Jülich: Pfarrer Bardenheuer gestorben

Jülich: Pfarrer Bardenheuer gestorben

Heinrich Bardenheuer, der ehemalige Pfarrer in Güsten, Mersch und Welldorf, ist am vergangenen Montag im Alter von 79 Jahren gestorben. Das teilte die Pfarrei Heilig Geist Jülich jetzt mit.

Weiter heißt es im Nachruf der Pfarrei: „Bischof Klaus Hemmerle ernannte ihn 1982 zum Pfarrer von St. Philippus und Jakobus, Güsten und St. Agatha, Mersch. Von Anfang an legte er größten Wert darauf, dass beide Gemeinden absolut gleichberechtigt waren und miteinander und aufeinander zu arbeiteten. Diesem Gerechtigkeitsprinzip blieb er auch ab 2005 treu, als ihm noch die Verantwortung für die Pfarre St. Hubertus, Welldorf übertragen wurde.
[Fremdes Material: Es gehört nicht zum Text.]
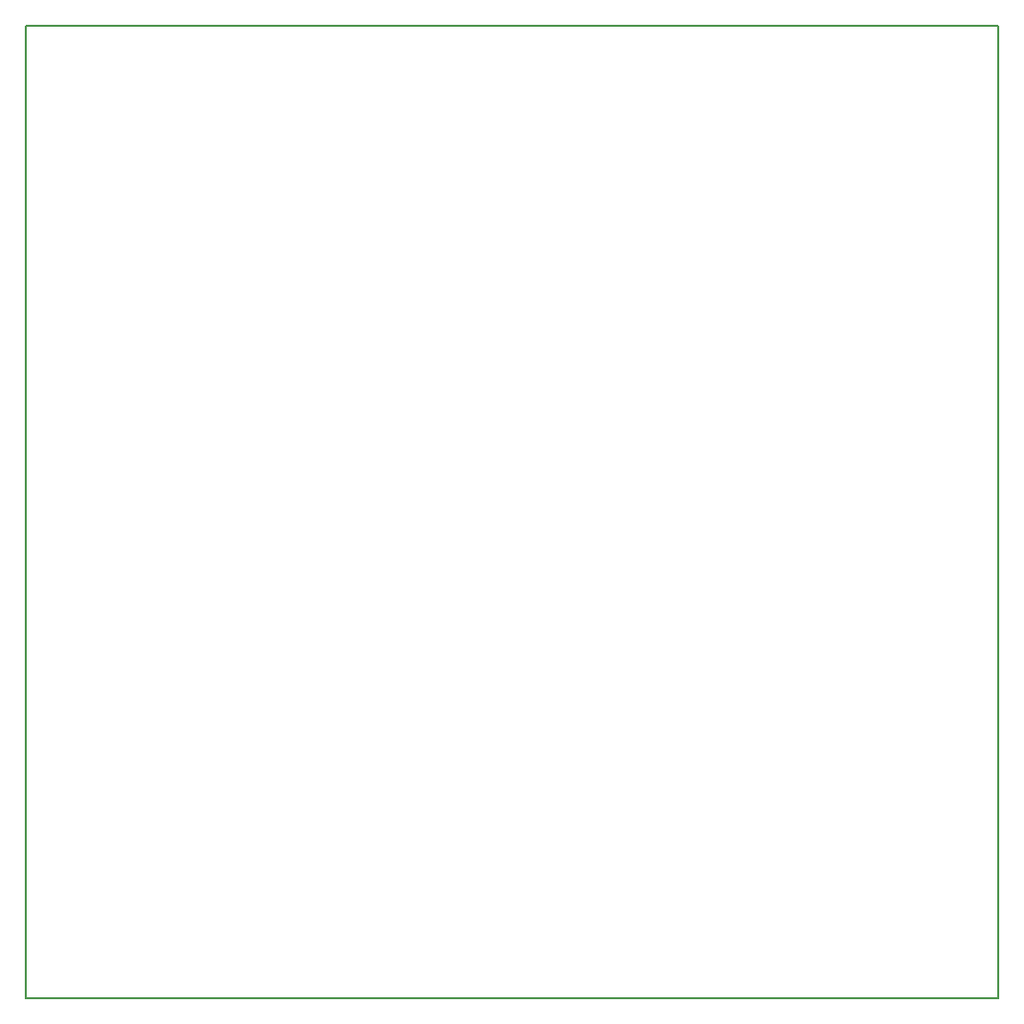
<source format=gm1>
G04 #@! TF.GenerationSoftware,KiCad,Pcbnew,5.0.2-bee76a0~70~ubuntu16.04.1*
G04 #@! TF.CreationDate,2018-12-09T14:19:21+01:00*
G04 #@! TF.ProjectId,STM32Node,53544d33-324e-46f6-9465-2e6b69636164,rev?*
G04 #@! TF.SameCoordinates,Original*
G04 #@! TF.FileFunction,Profile,NP*
%FSLAX46Y46*%
G04 Gerber Fmt 4.6, Leading zero omitted, Abs format (unit mm)*
G04 Created by KiCad (PCBNEW 5.0.2-bee76a0~70~ubuntu16.04.1) date So 09 Dez 2018 14:19:21 CET*
%MOMM*%
%LPD*%
G01*
G04 APERTURE LIST*
%ADD10C,0.200000*%
G04 APERTURE END LIST*
D10*
X253000000Y-50000000D02*
X170000000Y-50000000D01*
X253000000Y-133000000D02*
X253000000Y-50000000D01*
X170000000Y-133000000D02*
X253000000Y-133000000D01*
X170000000Y-50000000D02*
X170000000Y-133000000D01*
M02*

</source>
Pfarrer Heinrich Bardenheuer erfreute sich als menschennaher Seelsorger großer Beliebtheit. Offen für alle Anliegen, machte es seine unkomplizierte Art einfach, mit ihm ins Gespräch zu kommen. Wenn man ihn nach eingehenden Diskussionen für eine Sache gewonnen hatte, setzte er sich vehement und nachhaltig dafür ein. Er verstand es, Versammlungsräume für alle Gruppierungen zu schaffen und dabei vor allem die Jugend nicht aus den Augen zu verlieren. Um seinem großen Ansehen in der Bevölkerung Rechnung zu tragen, wurde noch zu seinen Lebzeiten das Pfarr- und Jugendheim in Mersch auf Wunsch vieler Bürger in Heinrich-Bardenheuer-Haus umbenannt.“

2008 ging Bardenheuer in den Rufestand, 2015 zog er in das Seniorenhaus St. Laurentius in Aachen-Laurensberg. Am 9. April verstarb er nach längerer Krankheit im Aachener Franziskushospital. Geboren wurde er 1938 in Bad Godesberg. 1959 trat in den Benediktinerorden ein und lebte in der Abtei Kornelimünster, 1965 empfing er die Priesterweihe. 1978 trat er in den Dienst des Bistums und wurde Kaplan in St. Antonius in Düren, bevor er 1982 die Seelsorge in Mersch und Güsten übernahm.